(Dataset items)

_____

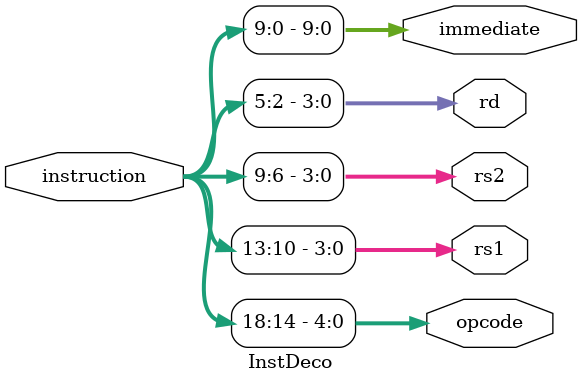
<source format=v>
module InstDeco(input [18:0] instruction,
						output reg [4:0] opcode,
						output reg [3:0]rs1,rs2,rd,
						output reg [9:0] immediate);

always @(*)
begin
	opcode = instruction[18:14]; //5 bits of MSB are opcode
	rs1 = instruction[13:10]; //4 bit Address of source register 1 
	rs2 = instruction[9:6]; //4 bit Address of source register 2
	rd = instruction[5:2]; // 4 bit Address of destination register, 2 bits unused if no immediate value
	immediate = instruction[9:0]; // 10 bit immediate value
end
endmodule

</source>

_____

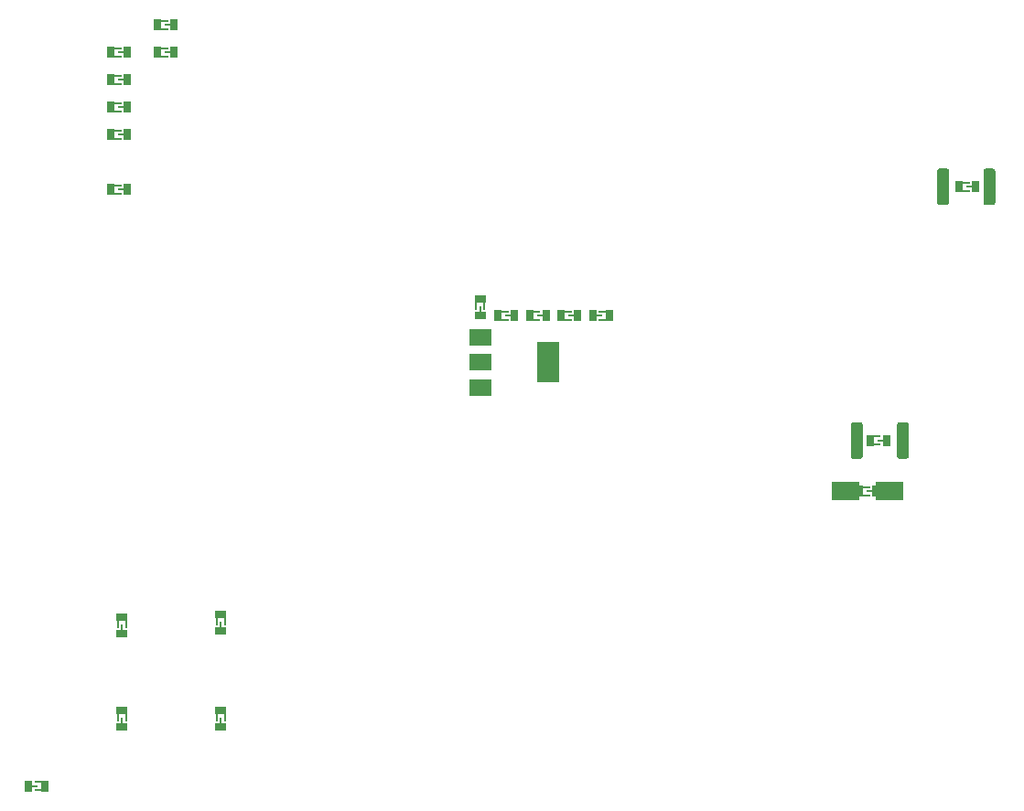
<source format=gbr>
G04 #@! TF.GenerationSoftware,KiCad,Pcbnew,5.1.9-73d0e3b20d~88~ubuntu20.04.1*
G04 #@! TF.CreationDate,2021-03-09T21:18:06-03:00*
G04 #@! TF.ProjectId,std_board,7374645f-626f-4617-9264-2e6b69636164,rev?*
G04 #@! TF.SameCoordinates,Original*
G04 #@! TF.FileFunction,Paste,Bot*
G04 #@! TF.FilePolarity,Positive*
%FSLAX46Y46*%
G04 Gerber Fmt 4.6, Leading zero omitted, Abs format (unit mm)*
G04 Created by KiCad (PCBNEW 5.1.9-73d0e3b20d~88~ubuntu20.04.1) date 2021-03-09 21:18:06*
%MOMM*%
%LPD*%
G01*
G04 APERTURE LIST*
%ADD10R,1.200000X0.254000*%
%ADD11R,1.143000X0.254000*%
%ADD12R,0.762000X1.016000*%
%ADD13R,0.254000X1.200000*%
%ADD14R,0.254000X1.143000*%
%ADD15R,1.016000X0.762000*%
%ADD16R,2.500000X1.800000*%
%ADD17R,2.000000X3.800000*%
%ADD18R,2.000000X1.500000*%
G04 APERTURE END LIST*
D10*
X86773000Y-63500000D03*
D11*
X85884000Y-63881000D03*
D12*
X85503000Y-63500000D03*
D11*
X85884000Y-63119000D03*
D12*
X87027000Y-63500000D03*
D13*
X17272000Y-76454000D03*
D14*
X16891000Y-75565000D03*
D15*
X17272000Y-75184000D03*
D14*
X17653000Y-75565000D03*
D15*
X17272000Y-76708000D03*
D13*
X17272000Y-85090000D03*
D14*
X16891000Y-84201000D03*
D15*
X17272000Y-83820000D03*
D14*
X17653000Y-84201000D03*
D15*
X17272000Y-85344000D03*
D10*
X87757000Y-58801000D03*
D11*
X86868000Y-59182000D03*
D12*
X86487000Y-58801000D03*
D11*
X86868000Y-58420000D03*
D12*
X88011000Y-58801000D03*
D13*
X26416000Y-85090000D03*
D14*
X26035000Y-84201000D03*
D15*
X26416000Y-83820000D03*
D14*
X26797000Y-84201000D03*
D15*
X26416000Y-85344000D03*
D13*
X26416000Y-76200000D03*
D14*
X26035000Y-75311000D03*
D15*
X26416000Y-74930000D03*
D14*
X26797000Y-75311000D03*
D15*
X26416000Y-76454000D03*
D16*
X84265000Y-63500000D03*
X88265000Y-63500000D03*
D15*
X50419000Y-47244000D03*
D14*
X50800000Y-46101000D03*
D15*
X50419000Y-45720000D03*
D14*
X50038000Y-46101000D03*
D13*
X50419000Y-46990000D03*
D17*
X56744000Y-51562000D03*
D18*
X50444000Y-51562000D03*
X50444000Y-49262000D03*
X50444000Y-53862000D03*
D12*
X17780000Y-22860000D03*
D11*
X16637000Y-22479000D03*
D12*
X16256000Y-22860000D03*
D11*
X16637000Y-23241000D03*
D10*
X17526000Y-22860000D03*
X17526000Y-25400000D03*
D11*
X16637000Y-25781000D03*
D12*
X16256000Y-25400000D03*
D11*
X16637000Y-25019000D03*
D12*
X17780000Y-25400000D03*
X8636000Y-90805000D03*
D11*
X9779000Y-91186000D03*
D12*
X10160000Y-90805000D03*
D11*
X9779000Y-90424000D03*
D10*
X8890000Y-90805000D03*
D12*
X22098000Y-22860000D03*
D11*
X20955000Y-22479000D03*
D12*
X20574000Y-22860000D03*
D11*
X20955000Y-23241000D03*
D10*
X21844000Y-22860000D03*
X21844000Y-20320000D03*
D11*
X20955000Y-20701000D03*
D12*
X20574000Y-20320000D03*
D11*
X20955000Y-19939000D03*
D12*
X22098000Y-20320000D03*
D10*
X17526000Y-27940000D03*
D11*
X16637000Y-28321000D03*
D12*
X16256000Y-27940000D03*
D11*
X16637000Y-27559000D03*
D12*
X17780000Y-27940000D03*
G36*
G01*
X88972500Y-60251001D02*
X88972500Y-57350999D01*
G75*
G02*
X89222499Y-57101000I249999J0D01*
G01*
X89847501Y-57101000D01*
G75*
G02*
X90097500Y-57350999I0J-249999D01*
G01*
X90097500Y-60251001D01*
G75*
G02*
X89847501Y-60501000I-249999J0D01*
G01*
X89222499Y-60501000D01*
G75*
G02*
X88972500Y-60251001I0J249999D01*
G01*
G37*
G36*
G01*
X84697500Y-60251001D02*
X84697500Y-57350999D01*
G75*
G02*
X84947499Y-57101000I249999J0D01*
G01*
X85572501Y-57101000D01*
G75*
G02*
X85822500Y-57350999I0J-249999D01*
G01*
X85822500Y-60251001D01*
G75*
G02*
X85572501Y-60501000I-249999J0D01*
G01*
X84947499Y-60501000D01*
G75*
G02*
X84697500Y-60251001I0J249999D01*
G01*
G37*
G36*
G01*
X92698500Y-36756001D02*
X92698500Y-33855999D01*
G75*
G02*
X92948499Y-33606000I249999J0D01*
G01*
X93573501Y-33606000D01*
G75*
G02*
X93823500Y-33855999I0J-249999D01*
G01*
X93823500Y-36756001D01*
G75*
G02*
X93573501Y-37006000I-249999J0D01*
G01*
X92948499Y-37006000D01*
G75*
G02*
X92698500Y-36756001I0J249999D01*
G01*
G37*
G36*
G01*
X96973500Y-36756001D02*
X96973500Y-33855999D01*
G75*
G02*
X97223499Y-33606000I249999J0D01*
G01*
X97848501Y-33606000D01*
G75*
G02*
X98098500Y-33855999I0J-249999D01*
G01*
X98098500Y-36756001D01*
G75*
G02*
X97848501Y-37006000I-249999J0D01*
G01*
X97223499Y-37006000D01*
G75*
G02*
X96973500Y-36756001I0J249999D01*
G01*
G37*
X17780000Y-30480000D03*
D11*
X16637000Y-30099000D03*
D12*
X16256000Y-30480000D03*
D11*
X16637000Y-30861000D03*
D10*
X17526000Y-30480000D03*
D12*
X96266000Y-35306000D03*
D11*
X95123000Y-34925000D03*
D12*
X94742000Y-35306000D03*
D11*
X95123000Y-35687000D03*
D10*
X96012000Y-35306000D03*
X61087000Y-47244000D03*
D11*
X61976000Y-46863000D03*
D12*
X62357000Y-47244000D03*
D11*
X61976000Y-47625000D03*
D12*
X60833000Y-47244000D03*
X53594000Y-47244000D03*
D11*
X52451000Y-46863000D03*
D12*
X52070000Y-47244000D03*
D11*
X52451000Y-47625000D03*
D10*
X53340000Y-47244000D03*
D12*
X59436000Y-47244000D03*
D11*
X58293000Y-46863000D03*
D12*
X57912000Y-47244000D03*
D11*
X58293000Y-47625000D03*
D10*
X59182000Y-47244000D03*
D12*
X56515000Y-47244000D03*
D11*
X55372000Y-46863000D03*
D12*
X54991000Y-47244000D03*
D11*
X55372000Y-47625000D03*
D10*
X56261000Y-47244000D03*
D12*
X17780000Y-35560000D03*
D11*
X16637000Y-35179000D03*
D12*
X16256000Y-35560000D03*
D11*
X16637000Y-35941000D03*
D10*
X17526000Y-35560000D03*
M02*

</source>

_____

**Exercise prompt:**
The answer is the lines above between the line holding "<source format=v>" and the line holding "rs2 = instruction[9:6];", inclusive, each written out exactly, and no others.

**Exercise result:**
<source format=v>
module InstDeco(input [18:0] instruction,
						output reg [4:0] opcode,
						output reg [3:0]rs1,rs2,rd,
						output reg [9:0] immediate);

always @(*)
begin
	opcode = instruction[18:14]; //5 bits of MSB are opcode
	rs1 = instruction[13:10]; //4 bit Address of source register 1 
	rs2 = instruction[9:6]; //4 bit Address of source register 2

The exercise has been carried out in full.